Task description >> Can you print the data exactly and leave out each image?

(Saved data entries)
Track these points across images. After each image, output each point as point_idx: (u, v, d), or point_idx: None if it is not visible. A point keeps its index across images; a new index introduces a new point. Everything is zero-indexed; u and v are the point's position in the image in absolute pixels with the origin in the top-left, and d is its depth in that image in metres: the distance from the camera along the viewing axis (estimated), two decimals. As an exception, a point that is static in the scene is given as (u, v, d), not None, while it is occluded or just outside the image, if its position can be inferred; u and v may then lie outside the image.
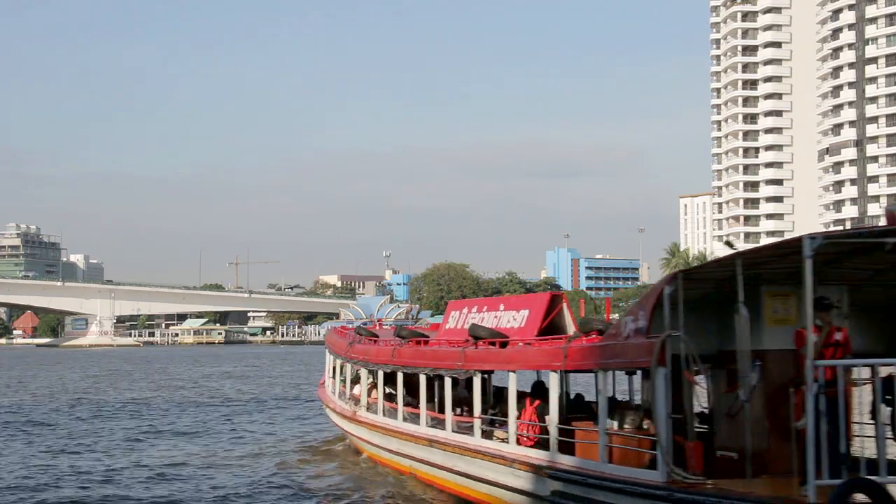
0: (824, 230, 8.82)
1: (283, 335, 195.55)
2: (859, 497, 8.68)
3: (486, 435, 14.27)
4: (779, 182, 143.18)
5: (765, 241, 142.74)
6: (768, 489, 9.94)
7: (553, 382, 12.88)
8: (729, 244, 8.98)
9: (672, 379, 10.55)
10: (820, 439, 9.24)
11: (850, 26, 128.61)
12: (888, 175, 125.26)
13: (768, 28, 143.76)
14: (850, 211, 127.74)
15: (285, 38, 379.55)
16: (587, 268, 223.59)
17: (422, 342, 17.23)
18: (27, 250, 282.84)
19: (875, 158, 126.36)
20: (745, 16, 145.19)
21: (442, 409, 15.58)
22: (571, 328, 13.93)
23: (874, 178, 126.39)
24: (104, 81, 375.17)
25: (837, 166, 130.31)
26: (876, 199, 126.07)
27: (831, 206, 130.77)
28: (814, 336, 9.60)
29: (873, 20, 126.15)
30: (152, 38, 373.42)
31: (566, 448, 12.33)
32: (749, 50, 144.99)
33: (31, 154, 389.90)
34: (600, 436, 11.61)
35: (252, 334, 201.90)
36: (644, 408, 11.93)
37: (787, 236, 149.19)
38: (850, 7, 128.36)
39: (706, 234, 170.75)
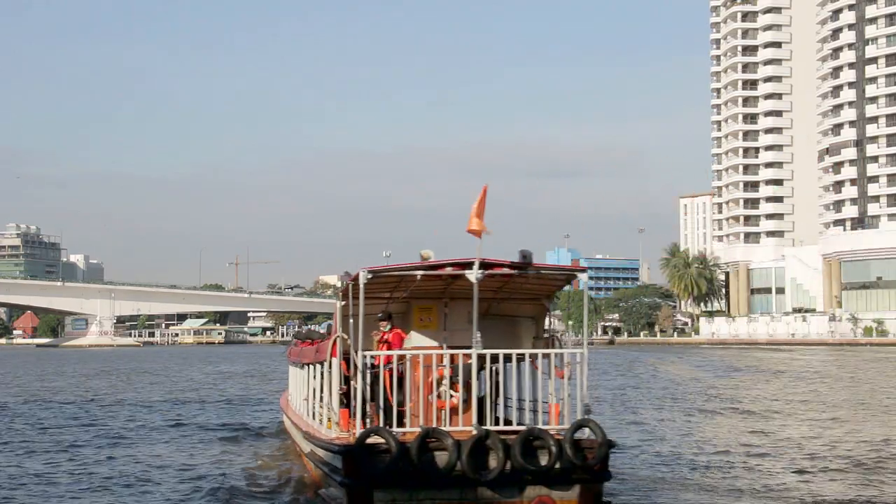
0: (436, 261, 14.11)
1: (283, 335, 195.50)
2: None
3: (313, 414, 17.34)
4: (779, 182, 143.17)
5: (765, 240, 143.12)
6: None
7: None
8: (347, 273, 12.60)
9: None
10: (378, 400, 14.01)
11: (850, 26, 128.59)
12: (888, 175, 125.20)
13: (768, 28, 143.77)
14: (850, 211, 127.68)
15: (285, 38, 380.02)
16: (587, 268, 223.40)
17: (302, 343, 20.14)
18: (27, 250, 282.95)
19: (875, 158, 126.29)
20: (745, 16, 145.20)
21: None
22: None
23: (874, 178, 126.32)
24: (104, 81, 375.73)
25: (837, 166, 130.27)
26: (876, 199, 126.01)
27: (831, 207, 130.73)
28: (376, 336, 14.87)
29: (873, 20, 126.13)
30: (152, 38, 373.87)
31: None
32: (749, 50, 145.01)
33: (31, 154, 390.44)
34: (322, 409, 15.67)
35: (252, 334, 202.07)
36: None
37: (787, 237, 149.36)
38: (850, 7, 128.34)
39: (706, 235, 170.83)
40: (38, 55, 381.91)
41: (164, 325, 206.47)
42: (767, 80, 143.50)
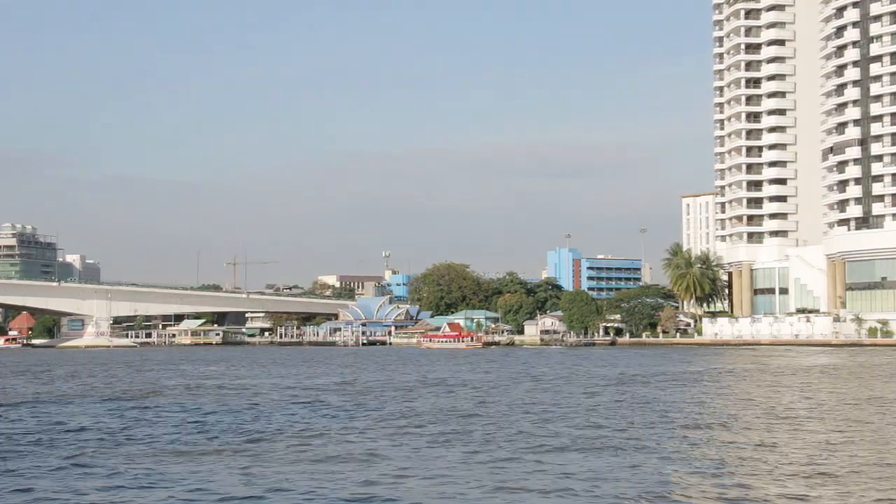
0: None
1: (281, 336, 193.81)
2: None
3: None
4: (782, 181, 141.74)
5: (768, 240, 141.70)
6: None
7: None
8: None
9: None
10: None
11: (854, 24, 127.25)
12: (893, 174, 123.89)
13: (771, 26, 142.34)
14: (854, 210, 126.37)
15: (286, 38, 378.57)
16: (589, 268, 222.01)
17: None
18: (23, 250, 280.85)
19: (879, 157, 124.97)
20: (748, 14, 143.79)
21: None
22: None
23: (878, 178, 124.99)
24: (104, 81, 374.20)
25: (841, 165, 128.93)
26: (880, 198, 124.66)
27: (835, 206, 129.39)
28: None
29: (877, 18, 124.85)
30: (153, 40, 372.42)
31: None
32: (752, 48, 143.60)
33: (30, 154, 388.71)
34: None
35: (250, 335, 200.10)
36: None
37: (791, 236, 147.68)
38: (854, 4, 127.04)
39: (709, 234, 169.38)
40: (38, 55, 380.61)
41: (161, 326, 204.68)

Written response >>
Track these points across images. After each image, output each point as point_idx: (u, v, d), or point_idx: None if it is not visible. A point keeps its index across images; a new index introduces a new point. Everything is zero-indexed; u and v are the point's position in the image in absolute pixels with the origin in the top-left, and d is its depth in that image in metres: the distance from the camera along the viewing axis (estimated), two decimals. As an exception, a point that is static in the scene is given as (u, v, d), not None, while it is occluded or just outside the image, if its position can be inferred; u and v may then lie outside the image.
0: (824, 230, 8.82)
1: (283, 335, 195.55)
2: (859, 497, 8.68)
3: (486, 435, 14.27)
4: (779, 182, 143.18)
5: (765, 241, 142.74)
6: (768, 489, 9.94)
7: (553, 382, 12.88)
8: (729, 244, 8.98)
9: (672, 379, 10.55)
10: (820, 439, 9.24)
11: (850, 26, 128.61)
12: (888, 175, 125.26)
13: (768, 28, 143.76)
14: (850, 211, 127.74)
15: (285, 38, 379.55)
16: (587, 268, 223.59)
17: (422, 342, 17.23)
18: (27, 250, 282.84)
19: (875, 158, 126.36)
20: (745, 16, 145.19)
21: (442, 409, 15.58)
22: (571, 328, 13.93)
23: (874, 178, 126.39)
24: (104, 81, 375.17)
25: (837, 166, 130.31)
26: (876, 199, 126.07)
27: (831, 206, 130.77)
28: (814, 336, 9.60)
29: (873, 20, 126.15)
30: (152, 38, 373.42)
31: (566, 448, 12.33)
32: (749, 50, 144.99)
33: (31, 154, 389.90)
34: (600, 436, 11.61)
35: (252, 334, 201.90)
36: (644, 408, 11.93)
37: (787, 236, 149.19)
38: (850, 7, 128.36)
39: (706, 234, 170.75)
0: (436, 261, 14.11)
1: (283, 335, 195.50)
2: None
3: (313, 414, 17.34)
4: (779, 182, 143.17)
5: (765, 240, 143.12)
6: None
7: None
8: (347, 273, 12.60)
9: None
10: (378, 400, 14.01)
11: (850, 26, 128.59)
12: (888, 175, 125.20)
13: (768, 28, 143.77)
14: (850, 211, 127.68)
15: (285, 38, 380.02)
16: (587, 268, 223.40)
17: (302, 343, 20.14)
18: (27, 250, 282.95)
19: (875, 158, 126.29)
20: (745, 16, 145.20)
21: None
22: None
23: (874, 178, 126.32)
24: (104, 81, 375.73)
25: (837, 166, 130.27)
26: (876, 199, 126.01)
27: (831, 207, 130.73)
28: (376, 336, 14.87)
29: (873, 20, 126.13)
30: (152, 38, 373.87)
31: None
32: (749, 50, 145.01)
33: (31, 154, 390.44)
34: (322, 409, 15.67)
35: (252, 334, 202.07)
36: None
37: (787, 237, 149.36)
38: (850, 7, 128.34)
39: (706, 235, 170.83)
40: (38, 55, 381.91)
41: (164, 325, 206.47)
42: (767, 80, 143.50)
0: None
1: (281, 336, 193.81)
2: None
3: None
4: (782, 181, 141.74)
5: (768, 240, 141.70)
6: None
7: None
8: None
9: None
10: None
11: (854, 24, 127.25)
12: (893, 174, 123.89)
13: (771, 26, 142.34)
14: (854, 210, 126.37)
15: (286, 38, 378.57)
16: (589, 268, 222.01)
17: None
18: (23, 250, 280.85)
19: (879, 157, 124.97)
20: (748, 14, 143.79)
21: None
22: None
23: (878, 178, 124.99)
24: (104, 81, 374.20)
25: (841, 165, 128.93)
26: (880, 198, 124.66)
27: (835, 206, 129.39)
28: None
29: (877, 18, 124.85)
30: (153, 40, 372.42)
31: None
32: (752, 48, 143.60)
33: (30, 154, 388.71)
34: None
35: (250, 335, 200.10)
36: None
37: (791, 236, 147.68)
38: (854, 4, 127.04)
39: (709, 234, 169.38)
40: (38, 55, 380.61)
41: (161, 326, 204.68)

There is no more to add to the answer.